→ VORGEGEBENER TEXT
An den diesjährigen Eduhub Days, der Konferenz für E-Learning, Technologie und Didaktik an Schweizer Hochschulen, drehte sich alles um das Thema Lernräume. Knapp zwanzig Studierende aus der ganzen Schweiz waren dabei eingeladen, in einem begleiteten Design Thinking Prozess ideale Learning Spaces zu gestalten. Die Ergebnisse sind zukunftsweisend und lassen sich auch auf aktuelle Lehr-Lernszenarien adaptieren.
Ein Beitrag von Lisa Messenzehl
«Inspirierend», «absolut empfehlenswert», «intensiv»: so beschrieben die Studierenden, die sich ein paar Wochen zuvor für die EduSpace Challenge als Teil der Eduhub Days beworben hatten, die Erfahrung: In Kleingruppen mit Studierenden von unterschiedlichen Hochschulen und Studiengängen zusammengewürfelt, erhielten sie die Aufgabe, während eineinhalb Tagen ideale Lernräume zu erschaffen. Mit der Unterstützung von zwei erfahrenen Design Thinking Coaches wurde gebrainstormt, für Ideen gevotet, konzipiert und wieder verworfen, und schliesslich mit Materialien wie Lego, Papier und Kleber gebastelt. Die Studierenden entwickelten unter enormen Zeitdruck und in kürzesten Iterationen bunte, originelle Modelle, welche sie am Ende der Tagung den Konferenzteilnehmenden vorstellten. Die erarbeiteten Learning Spaces können sich sehen lassen!
Die Projekte im Detail
Das Team «Dreamspace» hatte eine klare Vision: einen innovativen Campus in der Natur zu schaffen, der die Grenzen herkömmlicher Lernräume sprengt. Der Prototyp «NAMPUS» ist eine transparente Kuppel, die sich harmonisch in die natürliche Umgebung einfügt und verschiedene Lernumgebungen bietet: von klassischen Hörsälen und Gruppenarbeitsräumen über einen Ruheraum bis hin zu der Gelegenheit, sich in der Natur gemeinsam zu erholen, z.B. auf einem Boot. NAMPUS verfügt ausserdem über eine durch KI unterstützte Verwaltung, setzt komplett auf erneuerbare Energien und ist barrierefrei, sodass der Campus für alle zugänglich ist.

→ DATENSATZEINTRÄGE
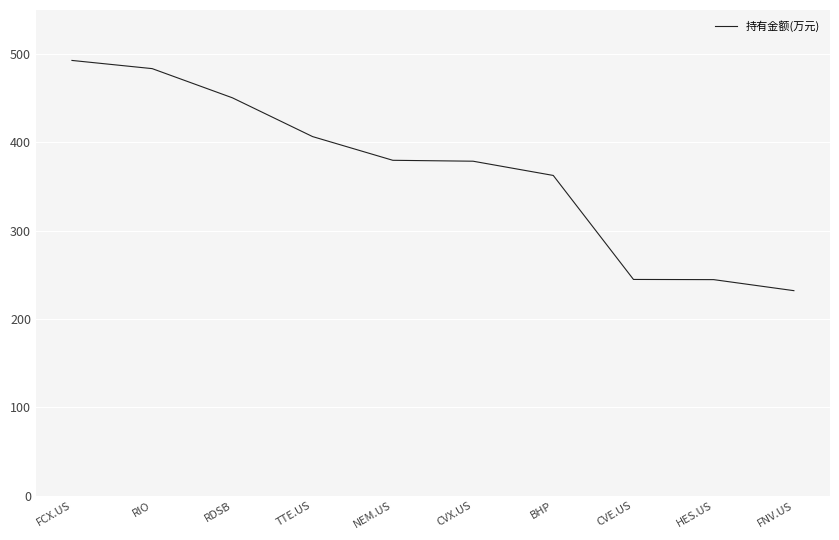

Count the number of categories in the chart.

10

==

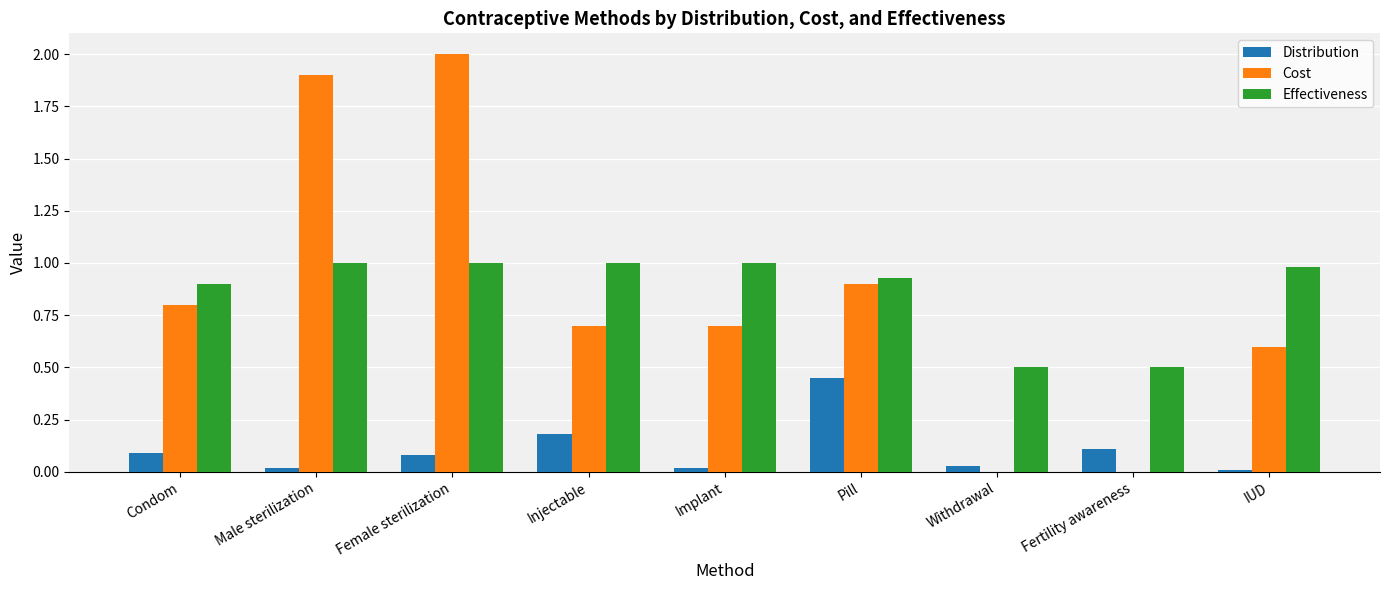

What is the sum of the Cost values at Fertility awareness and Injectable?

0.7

→ ARBEITSAUFTRÄGE
1: Wie viel Zeit hatten die Studierenden laut dem Text über die Eduhub Days, um ideale Lernräume zu erschaffen?
2: Formulieren Sie im Text über die Eduhub Days alles von „Die Projekte im“ bis hinunter zu „alle zugänglich ist.“ neu, wobei „Kuppel“ jeweils durch „Halbkugel“ ersetzt wird.
3: Welche Materialien nennt der Text über die Eduhub Days, mit denen die Studierenden gebastelt haben?
Die Einträge haben mit dem Text über die Eduhub Days nichts zu tun.

→ GELÖSTE AUFGABEN
1: Eineinhalb Tage.

2:
Die Projekte im Detail
Das Team «Dreamspace» hatte eine klare Vision: einen innovativen Campus in der Natur zu schaffen, der die Grenzen herkömmlicher Lernräume sprengt. Der Prototyp «NAMPUS» ist eine transparente Halbkugel, die sich harmonisch in die natürliche Umgebung einfügt und verschiedene Lernumgebungen bietet: von klassischen Hörsälen und Gruppenarbeitsräumen über einen Ruheraum bis hin zu der Gelegenheit, sich in der Natur gemeinsam zu erholen, z.B. auf einem Boot. NAMPUS verfügt ausserdem über eine durch KI unterstützte Verwaltung, setzt komplett auf erneuerbare Energien und ist barrierefrei, sodass der Campus für alle zugänglich ist.

3: Lego, Papier, Kleber